Türkçeyi Türk’ün millî sazının tellerine bağlayarak, ondan ilmek ilmek
şiiristan halısı dokuyor. Karacoğlan, Emrah, Dertli, Gevherî,
Bayburtlu Zihnî, Dadaloğlu, Köroğlu, Seyrânî gibi Türk’ün söz ve saz
ustalarından aşağı kalmadığını bu şiiriyle bize ispatlıyor Üstad Bayram
Durbilmez. Bu şiirinde sevgilinin bakışlarını mızraba benzetiyor (Teşbih ve Teşhis). Gönlünü
ise telli sazlardan “bağlama”ya benzeterek “Teşbih”
ve “Teşhis” sanatlarını ustaca
kullanırken, kendisini de badeli bir âşığa benzeterek, “Mızrabı tellere sürmeli yârim” diyerek, hem “Tekrîr” hem de “Cinas” sanatını birlikte kullanıyor. Ayrıca bir cümle
içerisinde “Sürmeli, sürme, sürmeyi, sürgü,
sürsen” kelimeleri ard arda gelerek
ve biribirilerine benzeyen ses veya sesler olarak sık ve âhenk sağlayacak biçimde sıralanmış
olması sebebiyle, “Aliterasyon”
sanatı ortaya çıkıyor. Arkasından “beni bend’eyleyip”
gönlümü sana meylettirip bağlama; çünkü bakışlarınla sevda delisi olan
gönlüm aşk diyârında nam salan Mecnûn’un yolundan gider, diye sesleniyor.

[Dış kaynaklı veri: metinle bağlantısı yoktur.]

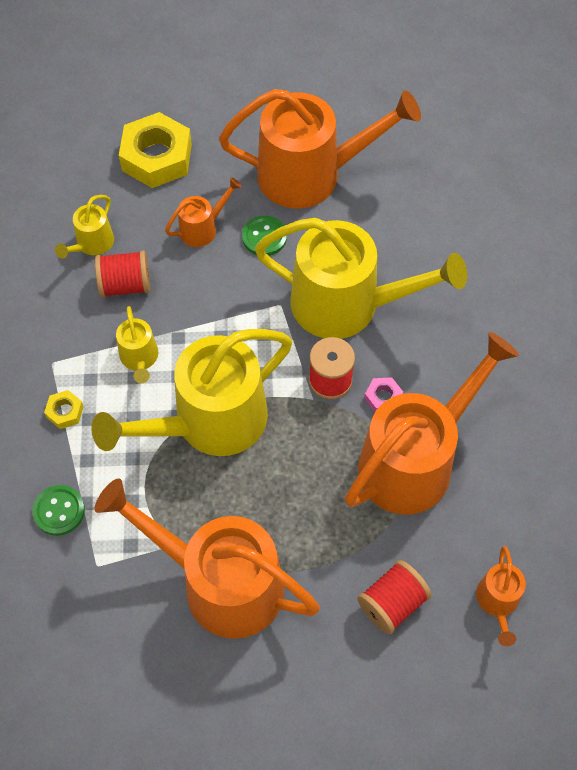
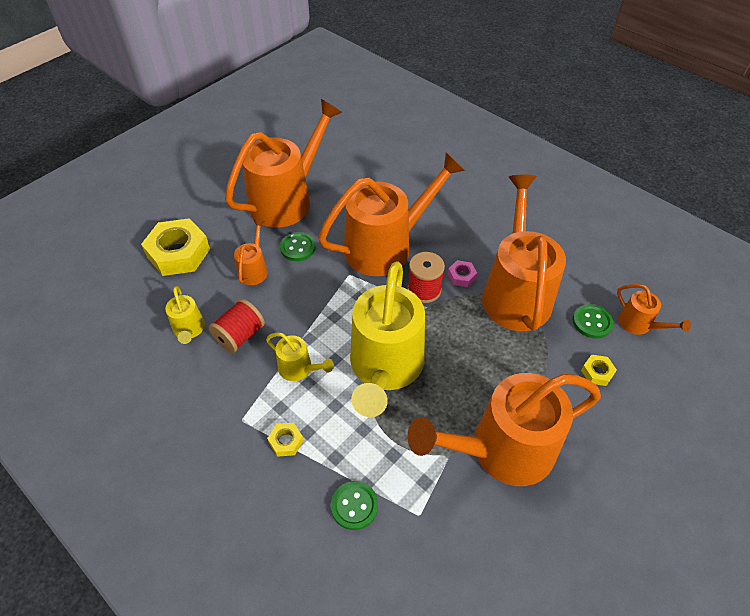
camera: 45 degrees left, 10 degrees down
(348, 305) = (386, 246): yellow watering can -> orange watering can
(392, 603) = (597, 372): red spool -> yellow nut
(452, 556) = (592, 322): none -> green button

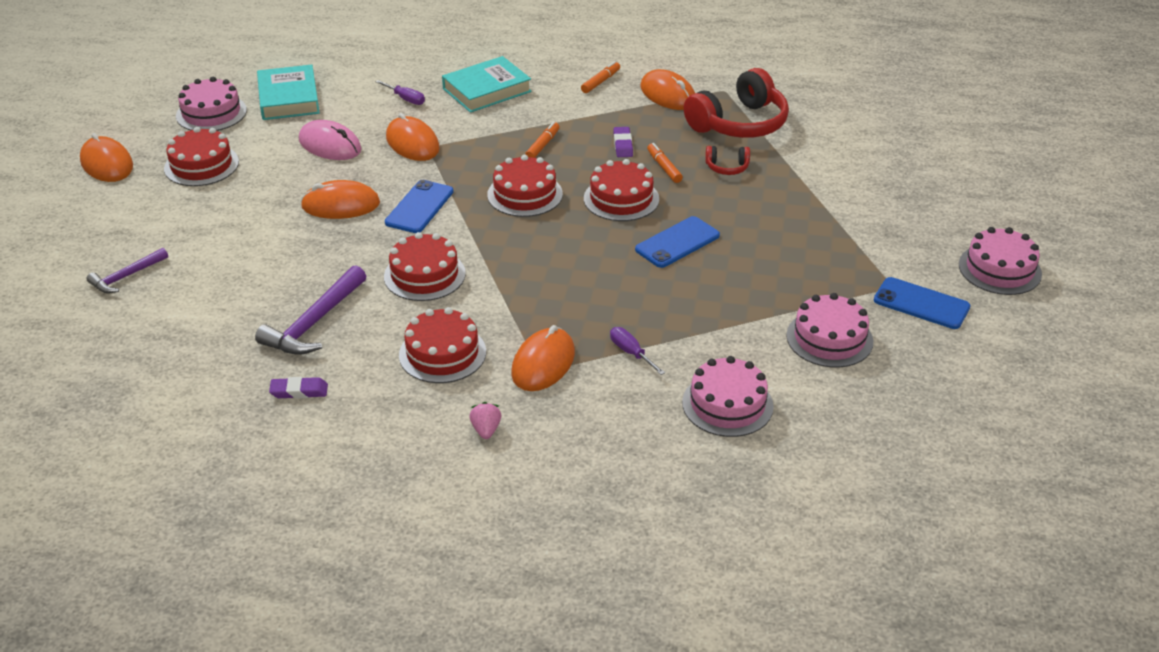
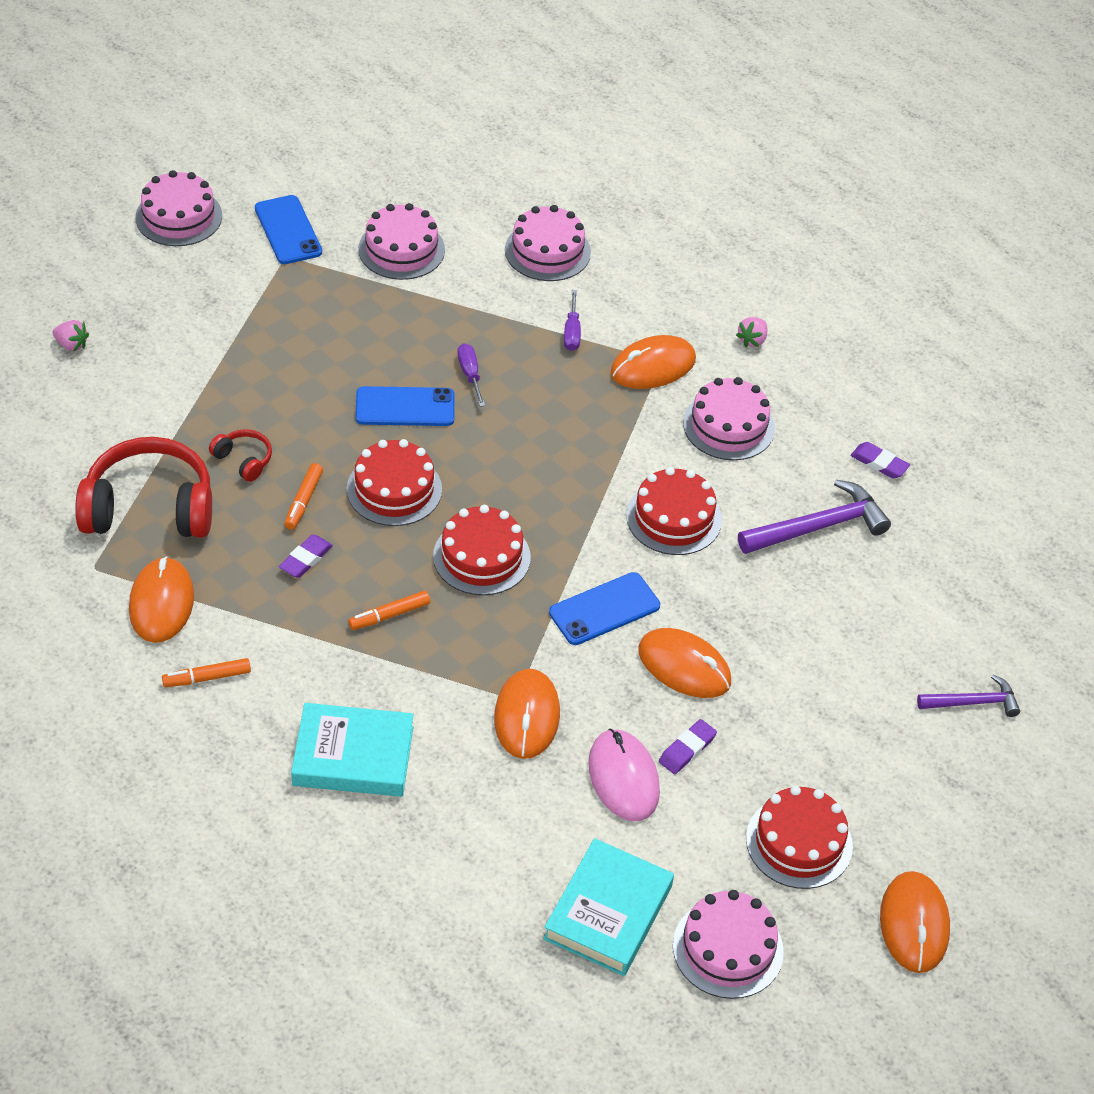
camera: 145 degrees left, 10 degrees up
(303, 171) = (687, 749): none -> purple eraser
(405, 99) = (465, 807): purple screwdriver -> purple screwdriver (470, 375)
(442, 353) = (728, 426): red cake -> pink cake
(916, 167) = (71, 345): none -> pink strawberry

Burada “Mecnûn’un izini sürmeli yârim” diyerek, hem geçmişteki bir olayı delil
olarak göstermesiyle “Telmih
(hatırlatma)” sanatı yapıyor hem de “sürmeli yâr” sözü ile “Tekrîr” ve “Cinas” sanatını birlikte kullanıyor.
Yukarıdaki mısranın
sonundaki sözü, aşağıdaki mısranın ilk kelimesi olarak tekrarlayarak: “Bilir mi Sürmelim, sürme sürmeyi?, Sürmeli gözlerin neyler sürmeyi” “İade”(Geri Çevirme) sanatına da yer veriyor. Burada ayrıca,
çeşitli mânâlara gelen bir sözün, bir
mânâsı ile, diğer bir sözün mânâsı arasında ilgi ve benzerlik kurma veya iki mânâya gelen bir kelimenin, uzak mânâsının aynı cümle içinde başka bir kelime ile ilgisi bulunmasından
dolayı “Sürmelim, sürme, sürmeyi” sözcükleri
arasında da “İyham-ı Tenâsüb” ve
diğer bütün dörtlüklerde de “Tenâsüb”
sanatları birlikte kullanılmaktadır. “Bakışların mızrap, gönlüm bağlama”,
“Sürmemeli atın Sürmeli yâra”, “Sürgün gönlüm açar sürgü sürsen de, Vazgeçmem
sevdândan beni sür sen de, Gönül bahçesini aşkla sür sen de, Bu aşktan fidanlar
sürmeli yârim.” sözlerinde “Kinâye”
sanatı kullanılmaktadır.
Şâir ikinci kıtada, tarihin derinliklerine giderek Korkut Ata’yı buluyor (Telmih). Onun elindeki kopuz’a
(Teşhis) bir atıfta, isnatta bulunarak bunu sevdâyı seslendiren (İntak), sevdâyı dile getiren bir âlet,
kopuz (saz) olarak düşünüyor ve Korkut
Ata’sından onu çalmasını istiyor. Kopuzdan çıkacak nağmeler gönülde
birikmiş gam ve kederleri uzaklaştırsın, atsın (Teşhis) ki, şâir, hayâlindeki sevgiliyi, ak duvaklı gelini, yârini ata bindirip mutluluk bağına (Mecaz) sürebilsin. Sanatçı, mısra
sonlarında tekrar eden “ata” sözü
ile hem “Tekrîr” hem de “Cinas” sanatını kullanıyor.
“Sürmeli” sözünü “ayak”
yapan sanatçı, bu sözü mahirâne bir kalem ustası olarak kullanıp “sürmeli”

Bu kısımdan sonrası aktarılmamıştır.